-- BEGIN --

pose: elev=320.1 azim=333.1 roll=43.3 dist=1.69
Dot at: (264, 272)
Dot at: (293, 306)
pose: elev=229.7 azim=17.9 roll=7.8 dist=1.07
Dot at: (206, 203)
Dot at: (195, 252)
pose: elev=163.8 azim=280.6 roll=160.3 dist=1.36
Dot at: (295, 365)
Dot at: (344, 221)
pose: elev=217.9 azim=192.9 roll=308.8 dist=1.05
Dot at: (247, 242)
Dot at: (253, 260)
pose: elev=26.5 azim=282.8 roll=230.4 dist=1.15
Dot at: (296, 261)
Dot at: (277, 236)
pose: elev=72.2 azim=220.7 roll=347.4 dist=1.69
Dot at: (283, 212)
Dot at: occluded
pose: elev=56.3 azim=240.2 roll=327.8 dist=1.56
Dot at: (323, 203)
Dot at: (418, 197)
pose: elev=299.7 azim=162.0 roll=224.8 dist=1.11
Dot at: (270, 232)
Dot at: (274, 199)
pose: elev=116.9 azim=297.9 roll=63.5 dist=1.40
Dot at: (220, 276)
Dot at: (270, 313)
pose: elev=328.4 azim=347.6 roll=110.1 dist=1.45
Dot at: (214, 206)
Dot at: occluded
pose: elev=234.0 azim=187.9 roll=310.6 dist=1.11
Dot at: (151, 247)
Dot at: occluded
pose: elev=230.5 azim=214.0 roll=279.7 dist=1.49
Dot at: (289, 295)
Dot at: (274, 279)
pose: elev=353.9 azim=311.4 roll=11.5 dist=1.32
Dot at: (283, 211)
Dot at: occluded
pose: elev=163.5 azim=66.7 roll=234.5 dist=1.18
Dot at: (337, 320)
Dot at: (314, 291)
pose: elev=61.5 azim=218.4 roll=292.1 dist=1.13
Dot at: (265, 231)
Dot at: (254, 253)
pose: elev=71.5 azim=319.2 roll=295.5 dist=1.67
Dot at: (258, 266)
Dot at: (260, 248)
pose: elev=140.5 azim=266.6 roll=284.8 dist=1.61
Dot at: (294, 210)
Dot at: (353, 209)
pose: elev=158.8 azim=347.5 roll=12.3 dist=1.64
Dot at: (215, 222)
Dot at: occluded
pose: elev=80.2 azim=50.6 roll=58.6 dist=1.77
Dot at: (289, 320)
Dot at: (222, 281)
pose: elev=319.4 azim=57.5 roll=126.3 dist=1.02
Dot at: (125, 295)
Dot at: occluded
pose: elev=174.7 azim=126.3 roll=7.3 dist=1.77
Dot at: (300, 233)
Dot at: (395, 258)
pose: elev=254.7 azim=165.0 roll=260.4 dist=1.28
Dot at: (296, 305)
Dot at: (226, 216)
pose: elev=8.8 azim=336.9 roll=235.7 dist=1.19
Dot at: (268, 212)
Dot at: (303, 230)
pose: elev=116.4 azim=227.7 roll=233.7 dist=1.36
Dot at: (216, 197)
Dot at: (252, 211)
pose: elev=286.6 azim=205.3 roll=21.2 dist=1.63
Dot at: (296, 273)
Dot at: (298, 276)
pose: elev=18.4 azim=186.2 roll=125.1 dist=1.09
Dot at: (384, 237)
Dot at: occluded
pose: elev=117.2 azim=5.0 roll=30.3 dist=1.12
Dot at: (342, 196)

-- END --

→ **EXERCISE DETAILS**:
Can you rewrite all of the data above as a JSON list of strings, one string per line, leaving out any blank lines?

→ **WRITTEN RESPONSE**:
[
  "pose: elev=320.1 azim=333.1 roll=43.3 dist=1.69",
  "Dot at: (264, 272)",
  "Dot at: (293, 306)",
  "pose: elev=229.7 azim=17.9 roll=7.8 dist=1.07",
  "Dot at: (206, 203)",
  "Dot at: (195, 252)",
  "pose: elev=163.8 azim=280.6 roll=160.3 dist=1.36",
  "Dot at: (295, 365)",
  "Dot at: (344, 221)",
  "pose: elev=217.9 azim=192.9 roll=308.8 dist=1.05",
  "Dot at: (247, 242)",
  "Dot at: (253, 260)",
  "pose: elev=26.5 azim=282.8 roll=230.4 dist=1.15",
  "Dot at: (296, 261)",
  "Dot at: (277, 236)",
  "pose: elev=72.2 azim=220.7 roll=347.4 dist=1.69",
  "Dot at: (283, 212)",
  "Dot at: occluded",
  "pose: elev=56.3 azim=240.2 roll=327.8 dist=1.56",
  "Dot at: (323, 203)",
  "Dot at: (418, 197)",
  "pose: elev=299.7 azim=162.0 roll=224.8 dist=1.11",
  "Dot at: (270, 232)",
  "Dot at: (274, 199)",
  "pose: elev=116.9 azim=297.9 roll=63.5 dist=1.40",
  "Dot at: (220, 276)",
  "Dot at: (270, 313)",
  "pose: elev=328.4 azim=347.6 roll=110.1 dist=1.45",
  "Dot at: (214, 206)",
  "Dot at: occluded",
  "pose: elev=234.0 azim=187.9 roll=310.6 dist=1.11",
  "Dot at: (151, 247)",
  "Dot at: occluded",
  "pose: elev=230.5 azim=214.0 roll=279.7 dist=1.49",
  "Dot at: (289, 295)",
  "Dot at: (274, 279)",
  "pose: elev=353.9 azim=311.4 roll=11.5 dist=1.32",
  "Dot at: (283, 211)",
  "Dot at: occluded",
  "pose: elev=163.5 azim=66.7 roll=234.5 dist=1.18",
  "Dot at: (337, 320)",
  "Dot at: (314, 291)",
  "pose: elev=61.5 azim=218.4 roll=292.1 dist=1.13",
  "Dot at: (265, 231)",
  "Dot at: (254, 253)",
  "pose: elev=71.5 azim=319.2 roll=295.5 dist=1.67",
  "Dot at: (258, 266)",
  "Dot at: (260, 248)",
  "pose: elev=140.5 azim=266.6 roll=284.8 dist=1.61",
  "Dot at: (294, 210)",
  "Dot at: (353, 209)",
  "pose: elev=158.8 azim=347.5 roll=12.3 dist=1.64",
  "Dot at: (215, 222)",
  "Dot at: occluded",
  "pose: elev=80.2 azim=50.6 roll=58.6 dist=1.77",
  "Dot at: (289, 320)",
  "Dot at: (222, 281)",
  "pose: elev=319.4 azim=57.5 roll=126.3 dist=1.02",
  "Dot at: (125, 295)",
  "Dot at: occluded",
  "pose: elev=174.7 azim=126.3 roll=7.3 dist=1.77",
  "Dot at: (300, 233)",
  "Dot at: (395, 258)",
  "pose: elev=254.7 azim=165.0 roll=260.4 dist=1.28",
  "Dot at: (296, 305)",
  "Dot at: (226, 216)",
  "pose: elev=8.8 azim=336.9 roll=235.7 dist=1.19",
  "Dot at: (268, 212)",
  "Dot at: (303, 230)",
  "pose: elev=116.4 azim=227.7 roll=233.7 dist=1.36",
  "Dot at: (216, 197)",
  "Dot at: (252, 211)",
  "pose: elev=286.6 azim=205.3 roll=21.2 dist=1.63",
  "Dot at: (296, 273)",
  "Dot at: (298, 276)",
  "pose: elev=18.4 azim=186.2 roll=125.1 dist=1.09",
  "Dot at: (384, 237)",
  "Dot at: occluded",
  "pose: elev=117.2 azim=5.0 roll=30.3 dist=1.12",
  "Dot at: (342, 196)"
]